Academics/NAJP
    As a mid-career fellow in the National Arts Journalism Program, I can take undergraduate and graduate courses in almost any school at Columbia University. In addition, all the fellows take one course together: a Friday seminar in which we are able to meet and talk with a prominent member of the arts community. (Our guests have included poet Marie Ponsot, New York Times culture writer John Rockwell, Whitney Museum director Max Andersen and Pakistani playwright Shahid Nadeem.) The fellows also reserve Wednesday evenings for cultural outings -- everything from a Bob Dylan concert to Off-Broadway plays.
More information on the NAJP
My fall courses:

Principles of Dramaturgy: This graduate theater seminar focused on the specialized world of the dramaturg, a staff position at many regional theater companies. Dramaturgs read and edit plays, prepare background material and historical context for directors and actors and often assist artistic directors in planning theater seasons. From Lessing to Tynan, I got a good grounding in dramturgical history, along with reading so many translations and adaptations of Sophocles' "Philoctetes" that I could probably perform the work as a solo show.
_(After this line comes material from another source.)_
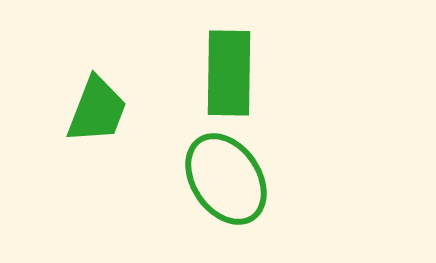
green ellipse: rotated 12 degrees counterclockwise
History and Theory of Cinema: I took this overview course with first-year graduate film students in the School of the Arts. D.W. Griffiths, Sergei Eisenstein, Jean-Luc Godard were among the great filmmakers we studied each week in a marathon four-hour lecture.
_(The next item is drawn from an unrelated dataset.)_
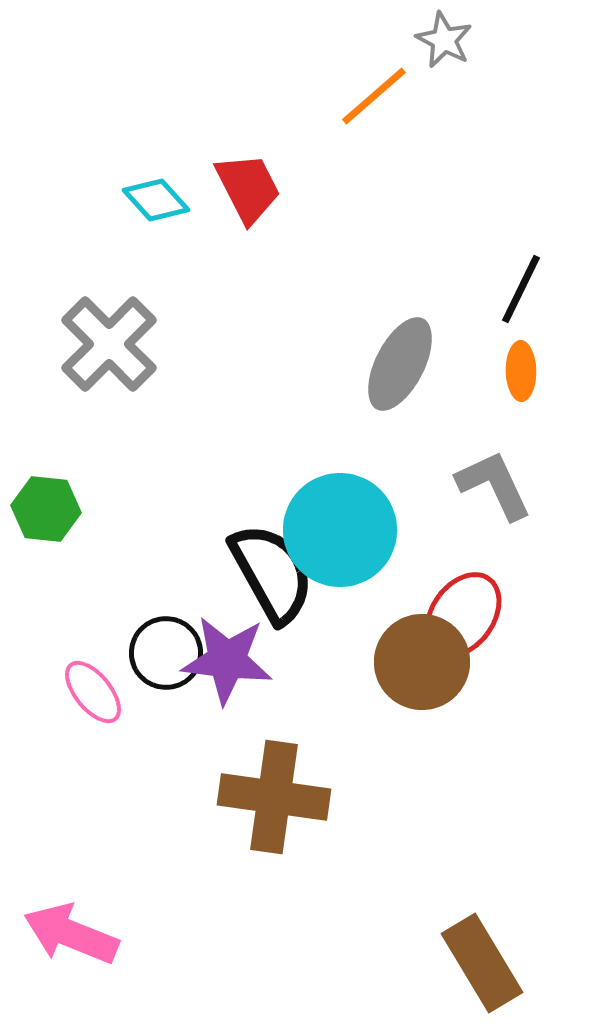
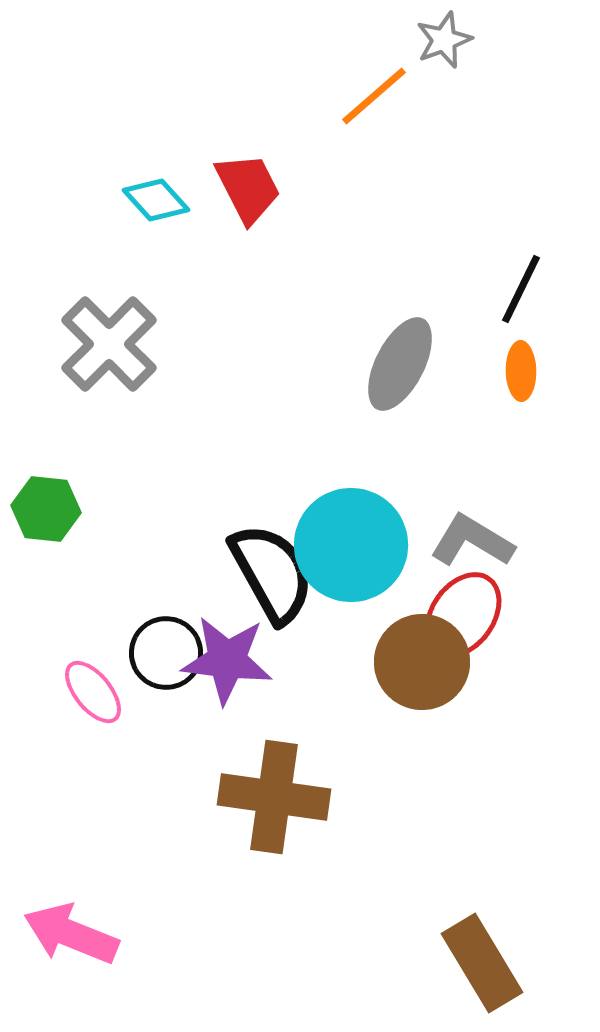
gray star: rotated 24 degrees clockwise
gray L-shape: moved 22 px left, 56 px down; rotated 34 degrees counterclockwise
cyan circle: moved 11 px right, 15 px down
Screenplay Analysis: A thorough grounding in how scripts come together, from classic three-act structure to non-linear narrative. Among the films we carefully dissected: Spike Lee's "Do the Right Thing," Hitchcock's "Frenzy" and Alexander Payne's "Election."

American Art History: This fascinating Barnard College lecture course covered the colonial period through World War I and included paintings, decorative arts, sculpture and architecture. The best part was that I could pop down to the Metropolitan Museum and see many of the works we talked about in class. 

 
Top, Low Library on the Columbia campus. Above, the NAJP office I share with the other fellows. Below, a view of the Journalism Building. Bottom, Butler Library is the biggest library on campus -- and I've spent many hours there.
My spring courses:

Aesthetics and Politics: From Kant and Marx to digital culture, this interdisciplinary graduate seminar brought together different students from the School of the Arts. Themes addressed included: the notion of a ‘pure’ aesthetic and its critique; ‘tendency’ art and its critique; classic debates about modernism and realism in art practice; feminist critiques of aesthetic theory and art practice; representation and abstraction in engaged art practice; postmodernism and the ‘anti-aesthetic’; and the return to ‘beauty’ in the late 20th century. Heady stuff, and well worthwhile.

Cultural criticism: A chance to take a class taught by senior fellows Margo Jefferson and Elizabeth Kendall. For this intensive writing course I focused on dance, though I also wrote book reviews and several personal essays. My final project was on legendary choreographer Paul Taylor's spring season at City Center.

History of American Drama: I read at least two plays a week -- from O'Neill and Williams to the avant-garde Wooster Group -- in this graduate level course that I took with students in the dramaturgy, directing, playwriting and theater management concentrations. My projects for the class included a group presentation on the history of regional theaters in the United States and a final paper on playwright Tina Howe.

20th Century Art: This lecture class covered the big names from Manet to Warhol, giving me a foundation in the sometimes crazy world of modern art. (For the first time in my life, I think I actually began to understand Picasso.) 

Origins of Modern Visual Culture: Another art-history lecture course, this one with a major emphasis on important developments in the making of a new visual culture in the 19th century, including photography, printing, panoramas, worlds fairs and early cinema. Most interestingly the class got into theories of perception, from Turner's use of color to Wagner's concept of opera as total entertainment.
Margo and Elizabeth pour their hearts out while teaching Cultural Criticism -- which Anya and I marched to every Tuesday night with a sharp bunch of Columbia College undergraduates. (On the last class, we all brought food, hence the snacks.)